Dienstag, 2. Februar 2016

Ruhe und Erholung im Februar


Mein großes Herz darf man nicht zu sehr strapazieren
Der Januar brachte keinen guten Einstieg ins neue Jahr. Gustavs Besuch und sein Wissen als Coach, das er ständig zum Besten gab, hat mich aus der Bahn geworfen. Er sollte sich hier erholen. Gut und schön. Das Freiburger Bärle hatte die Ruhe weg und ließ alle vermeintlich guten Ratschläge an sich abprallen. Ich kann aber nicht immer nichts sagen oder gar weghören. Die Besserwisserei ging mir gehörig gegen den Strich. Doch dann kam die Wende. 

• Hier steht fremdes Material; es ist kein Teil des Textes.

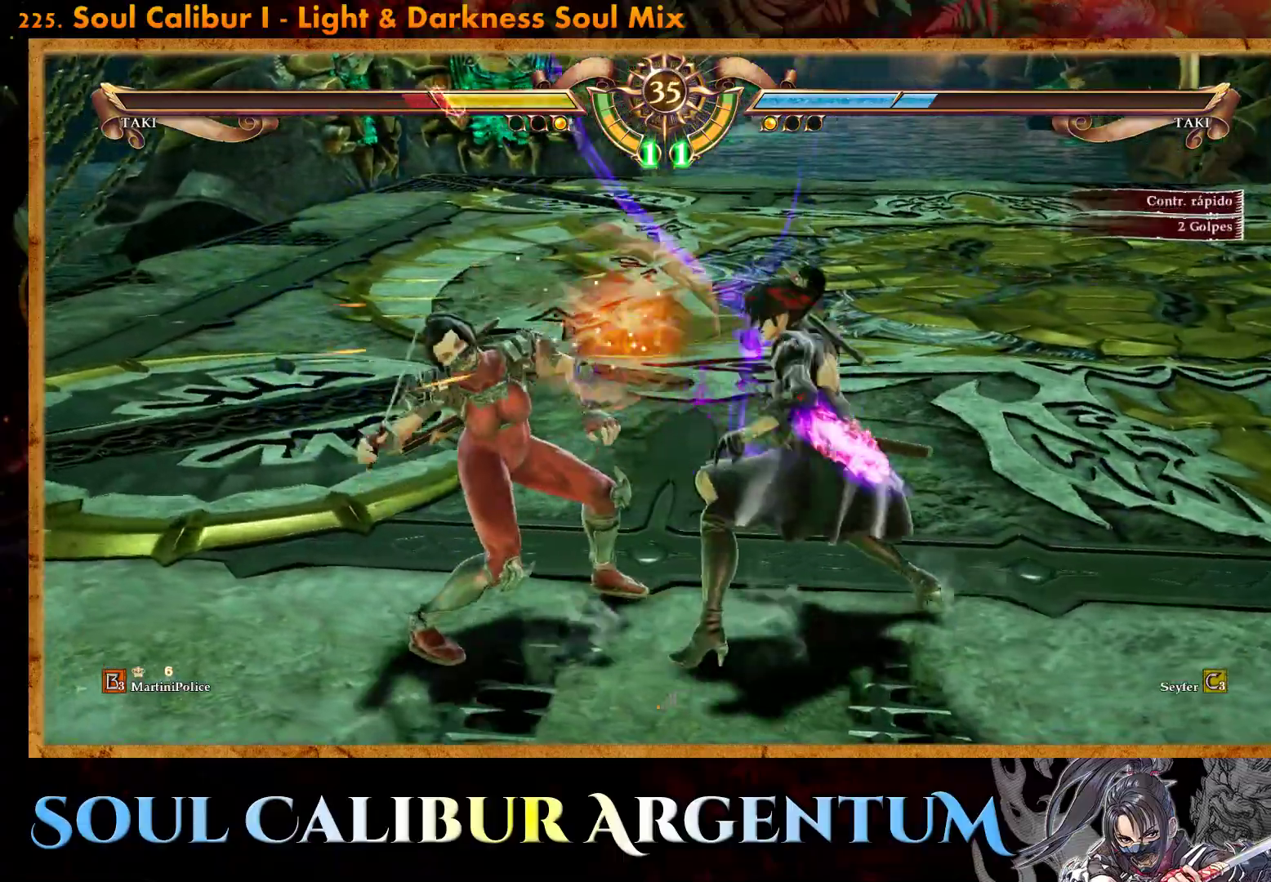
{"buttons": [], "events": [[50, "L1", "up"]]}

Nachdem alle einen guten Rat mit auf den Weg bekommen hatten, war auch Cara an der Reihe. Gustav schaute sich ihren Schreibtisch an und schüttelte den Kopf. Heinrich stupste mich an und wir warteten gespannt, was nun geschehen würde. Und schon legte Gustav los:
Keine großen Sprünge mit Fröschen
„Also, ein Schreibtisch ist ein Arbeitsplatz. Da haben Keksdose und Deko-Artikel nichts zu suchen. Sie lenken nur vom Wesentlichen ab, den klaren Gedanken. Schließlich bist du keine Kreative, die Anregungen braucht. Und selbst die…“ Weiter kam er nicht, denn Caras  Antwort ließ nicht lange auf sich warten: „Ich arbeite jetzt seit zwanzig Jahren auf diese Weise und gedenke nicht mit wem auch immer zu diskutieren, was auf meinem Schreibtisch zu liegen hat.“ Doch der Schlaubär ließ nicht locker: „Cara, wenn du nicht immer zu den Fröschen guckst oder in die Keksdose greifst, kannst du in kürzerer  Zeit deine  Arbeit fertigstellen und somit auch mehr verdienen. Denn bedenke, Zeit ist Geld! So allerdings wirst du nie große Sprünge machen“, schob er noch nach. Cara hatte inzwischen ungesund rote Flecken am Hals und holte tief Luft: „Mir reicht’s aber, sowohl mit dem, was ich hier und heute verdiene, als auch mit deinen ach so tollen Tipps. Entweder du hältst deine Klappe oder du verschwindest und erholst dich da, wo der Pfeffer wächst.“ Mein Bruder und ich beobachteten neugierig, was nun wohl passierte. Doch es blieb still, auch den ganzen Abend lang und alle gingen recht früh schlafen. 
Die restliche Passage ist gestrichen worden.